Attualità
Solidarietà alla tedesca: voi mandate le armi all’Ucraina, io in cambio vi mando dei rottami
La Germania si vanta di essere un paese che sta aiutando l’Ucraina con invii di armi. Oggi addirittura si vanta di aver mandato ben tre, dicasi tre, carri antiearei Gepard, dopo mesi di attesa. Però il cancelliere Scholz sembra un pesce nel barile, soprattutto quando si tratta di essere fedele alla parola data.
Spieghiamoci meglio: la Germania si è detta da mesi favorevole a una campagna non di consegna diretta di armi pesanti all’Ucraina, date sinora con il contagocce, ma di “Sostituzione” delle armi fornite dai paesi dell’ex blocco sovietico, con la scusa che queste, già in uso all’Ucraina, sarebbero state più utili. Con questa politica Slovacchia, Repubbliche baltiche, Cechia e soprattutto Polonia hanno inviato grosse quantità di armi pesanti e anti-aeree. In questo invio hanno avuto un ruolo attivo anche altri paesi NATO, come Paesi Bassi e USA, che, ad esempio, hanno inviato batterie Patriot in Slovacchia.
La Germania aveva promesso di sostituire i T 72 polacchi con Leopard 2A4, già in uso a Varsavia, peccato che poi questa promessa si sia rivelata ingannevole: prima non ha mandato proprio niente, accampando come scusa che i polacchi avrebbero chiesto le versioni più aggiornate del carro non la vecchiotta A4. Quando poi il ministro degli esteri polacco, Mariusz Blaszczak, ha smentito la notizia, affermando che a loro bastavano 44 carri della vecchia versione, già in uso, anzi in dismissione, dall’esercito tedesco. Allora il ministro della difesa tedesco Christine Lambrecht ha offerto 20 carri, ma in condizioni talmente cattive da essere inutilizzabili e necessitare un anno di lavori per poter entrare in servizio. Praticamente dei rottami che si trovavano dallo sfasciacarrozze.

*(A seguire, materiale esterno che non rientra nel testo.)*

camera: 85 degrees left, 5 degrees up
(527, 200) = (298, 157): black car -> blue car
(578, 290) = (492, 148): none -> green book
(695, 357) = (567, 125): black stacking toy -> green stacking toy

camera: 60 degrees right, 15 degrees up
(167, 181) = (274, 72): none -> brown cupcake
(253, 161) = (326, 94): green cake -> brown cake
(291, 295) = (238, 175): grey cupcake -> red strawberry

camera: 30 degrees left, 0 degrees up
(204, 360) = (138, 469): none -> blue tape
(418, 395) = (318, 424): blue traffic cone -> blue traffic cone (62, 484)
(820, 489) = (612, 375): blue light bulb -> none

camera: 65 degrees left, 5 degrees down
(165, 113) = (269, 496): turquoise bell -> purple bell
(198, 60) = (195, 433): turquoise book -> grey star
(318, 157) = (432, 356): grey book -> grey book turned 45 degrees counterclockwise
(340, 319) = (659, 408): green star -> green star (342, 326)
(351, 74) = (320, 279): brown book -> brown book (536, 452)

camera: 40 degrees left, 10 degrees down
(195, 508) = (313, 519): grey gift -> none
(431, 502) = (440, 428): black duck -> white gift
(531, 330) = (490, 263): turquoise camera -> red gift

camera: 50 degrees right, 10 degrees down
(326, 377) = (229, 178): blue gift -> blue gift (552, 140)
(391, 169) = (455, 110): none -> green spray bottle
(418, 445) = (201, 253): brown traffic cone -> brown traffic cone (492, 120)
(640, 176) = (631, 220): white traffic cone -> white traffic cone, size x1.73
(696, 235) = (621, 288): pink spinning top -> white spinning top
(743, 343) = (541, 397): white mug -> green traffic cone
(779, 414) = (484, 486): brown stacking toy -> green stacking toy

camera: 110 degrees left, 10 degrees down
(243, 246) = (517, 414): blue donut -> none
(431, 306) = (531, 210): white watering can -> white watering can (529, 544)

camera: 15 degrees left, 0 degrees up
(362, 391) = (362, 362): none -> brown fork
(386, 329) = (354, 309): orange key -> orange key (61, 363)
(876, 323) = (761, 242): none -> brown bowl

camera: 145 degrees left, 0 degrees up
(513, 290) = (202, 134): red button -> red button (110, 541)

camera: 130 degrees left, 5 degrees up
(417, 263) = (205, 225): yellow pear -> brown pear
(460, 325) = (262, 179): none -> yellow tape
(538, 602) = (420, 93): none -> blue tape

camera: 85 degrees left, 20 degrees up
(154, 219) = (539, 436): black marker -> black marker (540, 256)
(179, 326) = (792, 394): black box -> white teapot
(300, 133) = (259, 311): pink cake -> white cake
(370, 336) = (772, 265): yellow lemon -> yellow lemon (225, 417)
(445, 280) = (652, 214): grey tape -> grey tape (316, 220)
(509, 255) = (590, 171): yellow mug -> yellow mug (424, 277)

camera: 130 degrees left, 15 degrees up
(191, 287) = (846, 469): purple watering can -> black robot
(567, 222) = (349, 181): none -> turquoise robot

La situazione sta svoltando verso il ridicolo e la CDU minaccia di portare tutto in parlamento. Non si capisce se questa situazione sia dovuta al naturale doppiogiochismo della SPD o alla totale inefficienza della macchina militare e dell’industria tedesca. Comunque una cosa è sicura: l’affidabilità di Berlino ne esce fortemente offuscata proprio mentre richiede uno sforzo di solidarietà sull’energia agli altri paesi.